# Exercise description
Drop every picture, then transcribe the remaining data exactly.

# Exercise data
=== Section Start ===

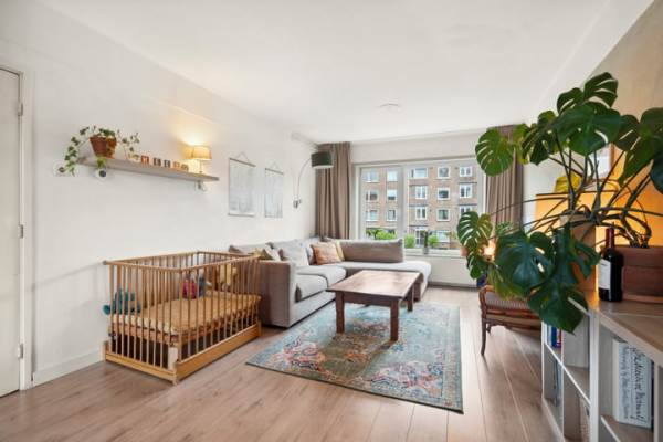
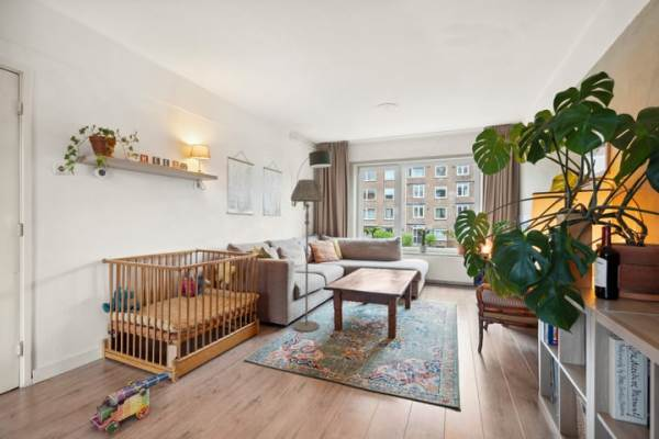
+ toy cannon [88,370,170,437]
+ floor lamp [290,178,325,333]
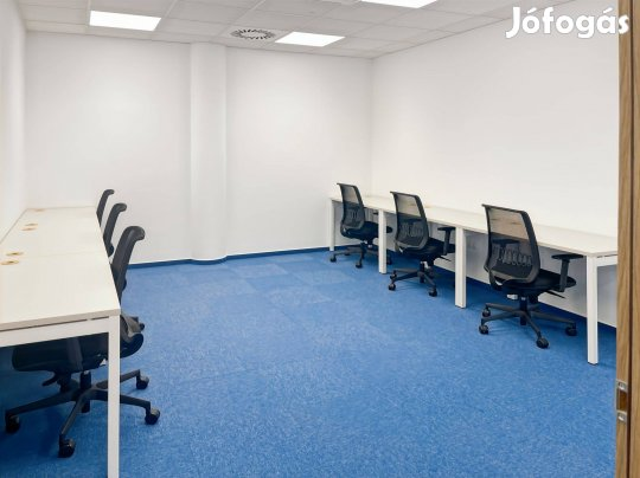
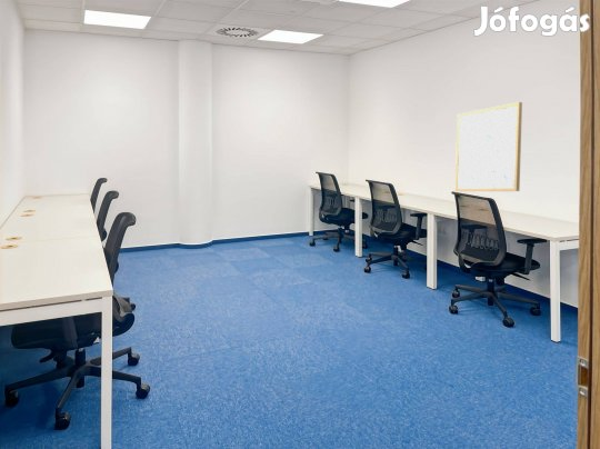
+ wall art [454,101,523,192]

=== Section End ===

# Reply
+ toy cannon [88,370,170,437]
+ floor lamp [290,178,325,333]
+ wall art [454,101,523,192]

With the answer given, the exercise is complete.